◆ **Work order**
Copy the rows below word for word, leaving out the pictures.

◆ **Records provided**
------------
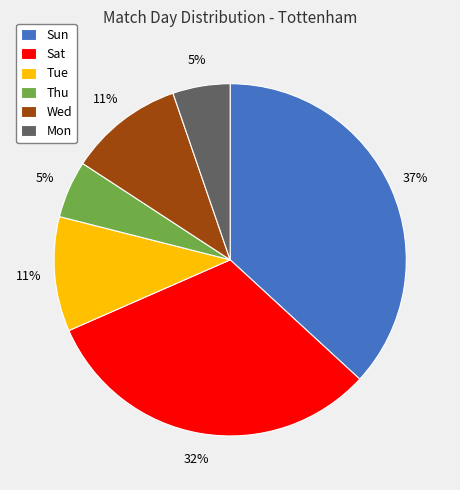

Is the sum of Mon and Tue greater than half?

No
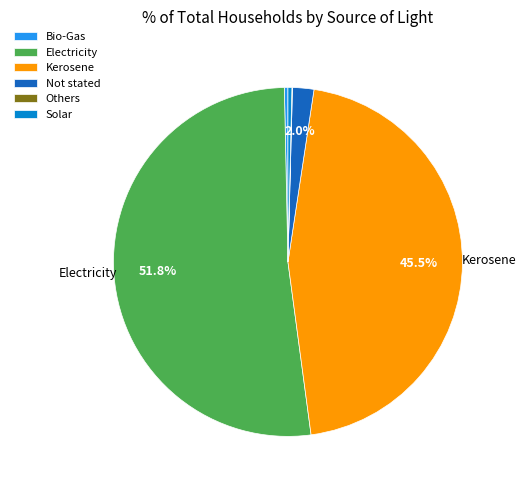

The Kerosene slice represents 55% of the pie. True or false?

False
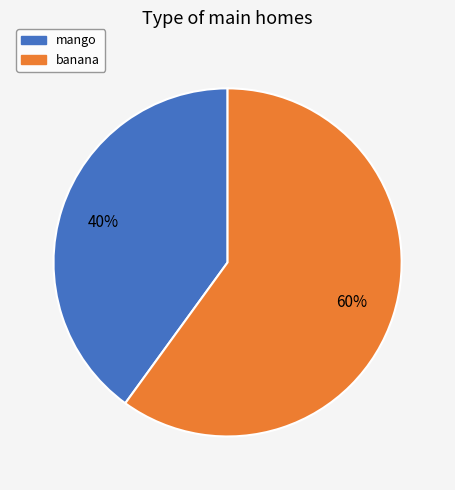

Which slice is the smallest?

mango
------------
◆ **Result of the task**
Is the sum of Mon and Tue greater than half?

No

The Kerosene slice represents 55% of the pie. True or false?

False

Which slice is the smallest?

mango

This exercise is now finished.